Collected data entries

━━━━

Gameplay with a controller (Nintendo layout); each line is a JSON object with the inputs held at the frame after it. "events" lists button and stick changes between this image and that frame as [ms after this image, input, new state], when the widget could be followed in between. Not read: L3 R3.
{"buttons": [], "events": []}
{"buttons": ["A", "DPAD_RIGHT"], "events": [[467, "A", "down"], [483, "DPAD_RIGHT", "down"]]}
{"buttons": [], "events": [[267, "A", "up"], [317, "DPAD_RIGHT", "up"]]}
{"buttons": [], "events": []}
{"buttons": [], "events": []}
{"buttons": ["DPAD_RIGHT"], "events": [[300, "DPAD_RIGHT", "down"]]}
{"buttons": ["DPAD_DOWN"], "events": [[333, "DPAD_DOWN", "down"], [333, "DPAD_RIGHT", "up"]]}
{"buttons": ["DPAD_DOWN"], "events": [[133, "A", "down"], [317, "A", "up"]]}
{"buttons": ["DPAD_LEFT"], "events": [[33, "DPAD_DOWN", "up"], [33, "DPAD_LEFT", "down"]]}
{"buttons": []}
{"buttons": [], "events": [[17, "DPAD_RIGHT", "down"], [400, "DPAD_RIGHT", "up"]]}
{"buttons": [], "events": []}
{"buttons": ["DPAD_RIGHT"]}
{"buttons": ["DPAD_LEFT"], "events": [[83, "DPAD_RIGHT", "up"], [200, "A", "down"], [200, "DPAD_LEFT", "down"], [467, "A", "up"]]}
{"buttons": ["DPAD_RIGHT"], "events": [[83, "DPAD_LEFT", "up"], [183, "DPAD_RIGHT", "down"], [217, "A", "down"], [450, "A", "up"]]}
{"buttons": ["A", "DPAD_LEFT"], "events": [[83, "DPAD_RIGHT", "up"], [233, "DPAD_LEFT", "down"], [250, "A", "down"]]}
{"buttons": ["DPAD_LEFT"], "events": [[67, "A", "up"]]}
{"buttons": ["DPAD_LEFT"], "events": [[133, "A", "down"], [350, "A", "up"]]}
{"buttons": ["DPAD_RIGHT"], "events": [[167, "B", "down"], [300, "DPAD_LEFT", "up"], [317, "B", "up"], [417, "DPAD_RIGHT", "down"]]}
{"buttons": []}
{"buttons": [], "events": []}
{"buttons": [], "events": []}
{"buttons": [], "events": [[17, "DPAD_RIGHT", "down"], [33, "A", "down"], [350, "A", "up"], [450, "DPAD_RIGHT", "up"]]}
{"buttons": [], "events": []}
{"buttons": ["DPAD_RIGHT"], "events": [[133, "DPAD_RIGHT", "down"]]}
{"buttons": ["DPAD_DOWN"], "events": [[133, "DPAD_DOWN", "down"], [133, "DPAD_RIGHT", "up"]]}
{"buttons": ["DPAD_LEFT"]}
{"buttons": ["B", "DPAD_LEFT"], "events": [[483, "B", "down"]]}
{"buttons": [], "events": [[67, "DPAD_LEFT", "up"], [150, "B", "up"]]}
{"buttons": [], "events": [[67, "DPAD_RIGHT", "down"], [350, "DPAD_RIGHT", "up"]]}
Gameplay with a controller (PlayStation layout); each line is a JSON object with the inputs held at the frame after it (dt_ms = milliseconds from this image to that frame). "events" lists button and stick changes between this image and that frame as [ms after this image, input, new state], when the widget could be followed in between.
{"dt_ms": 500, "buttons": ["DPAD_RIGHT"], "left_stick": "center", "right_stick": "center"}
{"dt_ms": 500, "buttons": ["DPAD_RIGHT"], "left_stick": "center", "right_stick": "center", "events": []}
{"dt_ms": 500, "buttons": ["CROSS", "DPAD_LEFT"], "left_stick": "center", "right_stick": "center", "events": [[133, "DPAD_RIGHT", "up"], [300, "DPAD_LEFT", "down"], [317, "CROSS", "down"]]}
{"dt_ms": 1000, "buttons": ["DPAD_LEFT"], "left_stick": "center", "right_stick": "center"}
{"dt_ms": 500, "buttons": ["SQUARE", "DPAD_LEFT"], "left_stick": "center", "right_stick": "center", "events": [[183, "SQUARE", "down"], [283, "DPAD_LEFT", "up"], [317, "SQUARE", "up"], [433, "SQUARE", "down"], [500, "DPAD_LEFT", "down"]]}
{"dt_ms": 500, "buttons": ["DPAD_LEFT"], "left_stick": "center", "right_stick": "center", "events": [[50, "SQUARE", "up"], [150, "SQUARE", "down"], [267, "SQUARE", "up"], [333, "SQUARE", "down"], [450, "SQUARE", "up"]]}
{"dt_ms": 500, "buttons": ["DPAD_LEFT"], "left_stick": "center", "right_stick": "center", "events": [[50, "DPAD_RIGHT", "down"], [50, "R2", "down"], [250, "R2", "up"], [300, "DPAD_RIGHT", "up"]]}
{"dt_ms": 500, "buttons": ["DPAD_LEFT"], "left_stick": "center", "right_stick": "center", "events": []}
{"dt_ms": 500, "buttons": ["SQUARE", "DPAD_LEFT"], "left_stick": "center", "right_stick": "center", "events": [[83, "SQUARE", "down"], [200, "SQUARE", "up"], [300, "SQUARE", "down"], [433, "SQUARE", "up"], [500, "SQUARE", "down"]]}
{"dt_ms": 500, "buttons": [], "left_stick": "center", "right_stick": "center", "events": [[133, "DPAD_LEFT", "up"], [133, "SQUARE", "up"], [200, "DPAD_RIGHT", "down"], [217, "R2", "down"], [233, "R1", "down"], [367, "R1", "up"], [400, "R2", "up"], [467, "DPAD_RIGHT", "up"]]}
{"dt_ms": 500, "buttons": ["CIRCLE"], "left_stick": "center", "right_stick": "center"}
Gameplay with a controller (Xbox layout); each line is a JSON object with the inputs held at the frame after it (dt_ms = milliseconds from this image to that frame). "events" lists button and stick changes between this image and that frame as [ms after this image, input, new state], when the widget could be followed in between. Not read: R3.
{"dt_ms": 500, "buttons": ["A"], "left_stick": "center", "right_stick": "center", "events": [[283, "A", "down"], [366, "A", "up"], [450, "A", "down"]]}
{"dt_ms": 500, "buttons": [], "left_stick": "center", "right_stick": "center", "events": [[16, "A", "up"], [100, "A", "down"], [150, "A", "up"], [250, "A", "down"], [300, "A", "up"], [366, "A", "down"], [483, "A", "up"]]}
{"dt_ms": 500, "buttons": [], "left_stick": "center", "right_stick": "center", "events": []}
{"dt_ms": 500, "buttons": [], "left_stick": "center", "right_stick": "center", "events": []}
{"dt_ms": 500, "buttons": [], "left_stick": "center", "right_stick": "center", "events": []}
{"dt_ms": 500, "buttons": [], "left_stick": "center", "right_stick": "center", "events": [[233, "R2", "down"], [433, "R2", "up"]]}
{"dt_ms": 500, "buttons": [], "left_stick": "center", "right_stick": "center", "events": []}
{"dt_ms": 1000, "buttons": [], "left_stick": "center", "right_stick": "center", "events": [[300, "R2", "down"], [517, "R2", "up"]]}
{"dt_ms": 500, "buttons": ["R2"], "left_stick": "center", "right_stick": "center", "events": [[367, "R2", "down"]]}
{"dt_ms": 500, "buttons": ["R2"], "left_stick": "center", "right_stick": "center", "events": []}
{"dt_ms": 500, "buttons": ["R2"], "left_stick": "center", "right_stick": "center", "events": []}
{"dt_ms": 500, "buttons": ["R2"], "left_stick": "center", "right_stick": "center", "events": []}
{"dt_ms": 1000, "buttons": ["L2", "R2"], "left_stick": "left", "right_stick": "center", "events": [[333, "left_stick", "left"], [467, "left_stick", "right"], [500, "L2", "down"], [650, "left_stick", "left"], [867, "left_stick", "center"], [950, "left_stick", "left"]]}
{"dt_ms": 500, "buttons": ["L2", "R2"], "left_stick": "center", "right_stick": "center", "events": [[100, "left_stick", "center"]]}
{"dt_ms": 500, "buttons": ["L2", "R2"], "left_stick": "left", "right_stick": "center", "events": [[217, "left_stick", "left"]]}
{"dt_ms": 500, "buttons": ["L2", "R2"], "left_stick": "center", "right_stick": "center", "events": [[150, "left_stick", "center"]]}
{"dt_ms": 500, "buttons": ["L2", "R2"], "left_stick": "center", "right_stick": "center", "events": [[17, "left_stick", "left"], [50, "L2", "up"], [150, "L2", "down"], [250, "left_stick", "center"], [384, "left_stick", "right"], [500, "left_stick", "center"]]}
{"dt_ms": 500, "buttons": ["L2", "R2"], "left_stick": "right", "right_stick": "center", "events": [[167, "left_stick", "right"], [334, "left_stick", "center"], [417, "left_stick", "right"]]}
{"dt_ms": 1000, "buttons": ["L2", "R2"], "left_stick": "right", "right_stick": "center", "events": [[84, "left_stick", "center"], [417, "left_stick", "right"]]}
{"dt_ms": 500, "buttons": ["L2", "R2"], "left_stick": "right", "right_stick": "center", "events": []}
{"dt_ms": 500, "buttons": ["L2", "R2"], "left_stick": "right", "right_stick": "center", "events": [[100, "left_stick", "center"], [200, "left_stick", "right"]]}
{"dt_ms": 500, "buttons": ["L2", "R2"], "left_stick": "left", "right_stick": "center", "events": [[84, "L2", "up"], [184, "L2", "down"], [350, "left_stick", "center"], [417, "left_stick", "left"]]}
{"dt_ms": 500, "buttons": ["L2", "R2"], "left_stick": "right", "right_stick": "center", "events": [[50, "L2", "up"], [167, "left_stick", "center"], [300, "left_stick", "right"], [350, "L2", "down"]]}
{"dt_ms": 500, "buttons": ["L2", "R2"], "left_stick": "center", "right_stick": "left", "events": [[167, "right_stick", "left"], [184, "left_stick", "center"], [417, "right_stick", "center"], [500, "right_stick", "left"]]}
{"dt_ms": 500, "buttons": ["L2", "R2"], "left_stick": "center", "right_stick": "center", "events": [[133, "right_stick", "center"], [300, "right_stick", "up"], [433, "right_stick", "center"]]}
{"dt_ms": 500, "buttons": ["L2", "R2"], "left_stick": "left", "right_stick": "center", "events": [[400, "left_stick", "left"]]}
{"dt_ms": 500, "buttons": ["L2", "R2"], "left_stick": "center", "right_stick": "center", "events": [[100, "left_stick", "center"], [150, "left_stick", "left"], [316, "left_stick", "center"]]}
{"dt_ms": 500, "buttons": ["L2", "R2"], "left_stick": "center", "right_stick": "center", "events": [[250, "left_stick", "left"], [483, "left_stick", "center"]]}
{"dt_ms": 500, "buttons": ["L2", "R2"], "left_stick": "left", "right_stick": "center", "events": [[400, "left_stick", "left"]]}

━━━━

== What to work on ==
Extract each line from the entries above that contains the string "JSON".

== Result for this task ==
Gameplay with a controller (Nintendo layout); each line is a JSON object with the inputs held at the frame after it. "events" lists button and stick changes between this image and that frame as [ms after this image, input, new state], when the widget could be followed in between. Not read: L3 R3.
Gameplay with a controller (PlayStation layout); each line is a JSON object with the inputs held at the frame after it (dt_ms = milliseconds from this image to that frame). "events" lists button and stick changes between this image and that frame as [ms after this image, input, new state], when the widget could be followed in between.
Gameplay with a controller (Xbox layout); each line is a JSON object with the inputs held at the frame after it (dt_ms = milliseconds from this image to that frame). "events" lists button and stick changes between this image and that frame as [ms after this image, input, new state], when the widget could be followed in between. Not read: R3.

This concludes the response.